• Trecho do documento
▬▬▬

Com um abraço simbólico em torno do prédio do Hospital Universitário, professores, estudantes e funcionários da instituição pretendem sensibilizar o Governo Estadual a liberar recursos aprovados no orçamento deste ano para obras de reforma e ampliação, além de uma revisão nos salários dos profissionais. A manifestação ‘‘Abrace o HU’’ está marcada para às 14 horas. Devem participar também familiares de pacientes do hospital e representantes de entidades e lideranças comunitárias de Londrina.
‘‘Estamos preocupados com a qualidade de ensino e, consequentemente, com o atendimento prestado à população’’, afirma o diretor-superintendente do HU, Cláudio Camacho. O hospital é referência na região e atende inclusive pacientes de outros Estados.
No começo do ano, a Assembléia Legislativa aprovou recursos da ordem de R$ 30 milhões para obras de reformas e ampliação do hospital. A aprovação das verbas foi amplamente divulgada pela Universidade, mas até agora nada foi liberado pelo Governo. A direção do HU e da Universidade de Londrina (UEL) esperam que o governo remeta parte deste dinheiro para garantir o início das obras ainda este ano. Eles temem que a não liberação de parte da verba nos próximos dias possa comprometer todo o projeto, e entendem que a reforma é fundamental para garantir atendimento satisfatório aos pacientes. O HU funciona no mesmo prédio de mais de quatro décadas.

▬▬▬

• Conjunto de dados
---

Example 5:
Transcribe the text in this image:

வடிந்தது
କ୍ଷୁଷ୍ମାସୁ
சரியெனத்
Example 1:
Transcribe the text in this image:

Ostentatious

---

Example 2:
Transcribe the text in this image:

▬▬▬

• Tarefas
(a) Copie a notícia sobre o abraço ao Hospital Universitário, tudo desde "Com um abraço" até "de outros Estados.".
(b) Dê continuidade à notícia sobre o abraço ao Hospital Universitário, começando logo após a última frase.

• Respostas por item
(a)
Com um abraço simbólico em torno do prédio do Hospital Universitário, professores, estudantes e funcionários da instituição pretendem sensibilizar o Governo Estadual a liberar recursos aprovados no orçamento deste ano para obras de reforma e ampliação, além de uma revisão nos salários dos profissionais. A manifestação ‘‘Abrace o HU’’ está marcada para às 14 horas. Devem participar também familiares de pacientes do hospital e representantes de entidades e lideranças comunitárias de Londrina.
‘‘Estamos preocupados com a qualidade de ensino e, consequentemente, com o atendimento prestado à população’’, afirma o diretor-superintendente do HU, Cláudio Camacho. O hospital é referência na região e atende inclusive pacientes de outros Estados.

(b)
Além do problema estrutural, causado pela necessidade urgente de reforma do prédio, o diretor do HU aponta outro grave problema, que é o baixo salário pago aos professores e funcionários. Só nos últimos 40 dias, mais de 20 docentes com mestrado e doutorado, além de 14 enfermeiros, deixaram o hospital por problemas salariais. Segundo Cláudio Camacho, um professor iniciante do curso de Medicina ganha menos de R$ 300 mensais para lecionar 20 horas-aula.
‘‘Não estamos mais conseguindo preencher nossos quadros’’, lamenta o diretor. Segundo ele, há um concurso público que já foi realizado seis vezes, sem que o hospital conseguisse encontrar candidatos interessados na vaga.
Mesmo diante de tantos problemas, o Hospital Universitário vem conseguindo manter boa qualidade de ensino. Segundo avaliação da Comissão Institucional de Avaliação das Escolas Médicas, o HU está entre as cinco melhores escolas de saúde do País. A avaliação foi feita este ano e envolveu 48 faculdades, universidades e instituições privadas de ensino superior da área de saúde do Brasil. Camacho afirma: ‘‘Estamos com receio de acabar perdendo esta condição. Temos de lutar para mantermos esta qualidade no ensino, que vai acabar refletindo no atendimento à população’’.